- Your assignment -
Which lines in the rows below contain the string "diploma"? List each of those lines in full, and treat uppercase and lowercase as different.

=== Section Start ===

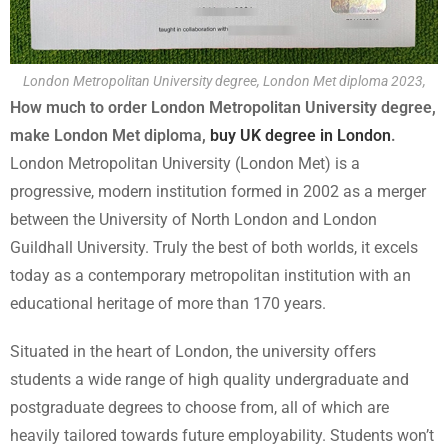
London Metropolitan University degree, London Met diploma 2023,
How much to order London Metropolitan University degree,
make London Met diploma,
buy UK degree in London
.
London Metropolitan University (London Met) is a
progressive, modern institution formed in 2002 as a merger
between the University of North London and London
Guildhall University. Truly the best of both worlds, it excels
today as a contemporary metropolitan institution with an
educational heritage of more than 170 years.
Situated in the heart of London, the university offers
students a wide range of high quality undergraduate and
postgraduate degrees to choose from, all of which are
heavily tailored towards future employability. Students won’t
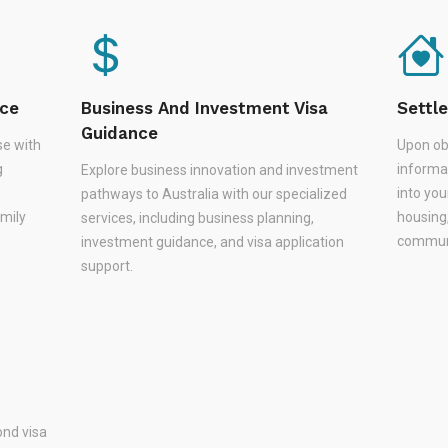
nce
Business And Investment Visa
Settl
Guidance
se with
Upon ob
g
informa
Explore business innovation and investment
,
into you
pathways to Australia with our specialized
amily
housing
services, including business planning,
communi
investment guidance, and visa application
support.
nd visa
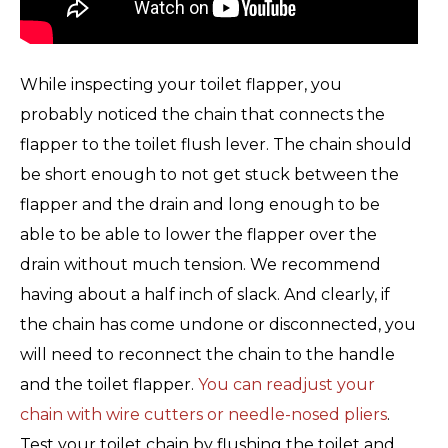
While inspecting your toilet flapper, you
probably noticed the chain that connects the
flapper to the toilet flush lever. The chain should
be short enough to not get stuck between the
flapper and the drain and long enough to be
able to be able to lower the flapper over the
drain without much tension. We recommend
having about a half inch of slack. And clearly, if
the chain has come undone or disconnected, you
will need to reconnect the chain to the handle
and the toilet flapper.
You can readjust your
chain with wire cutters or needle-nosed pliers
.
Test your toilet chain by flushing the toilet and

=== Section End ===

- Task answer -
London Metropolitan University degree, London Met diploma 2023,
make London Met diploma,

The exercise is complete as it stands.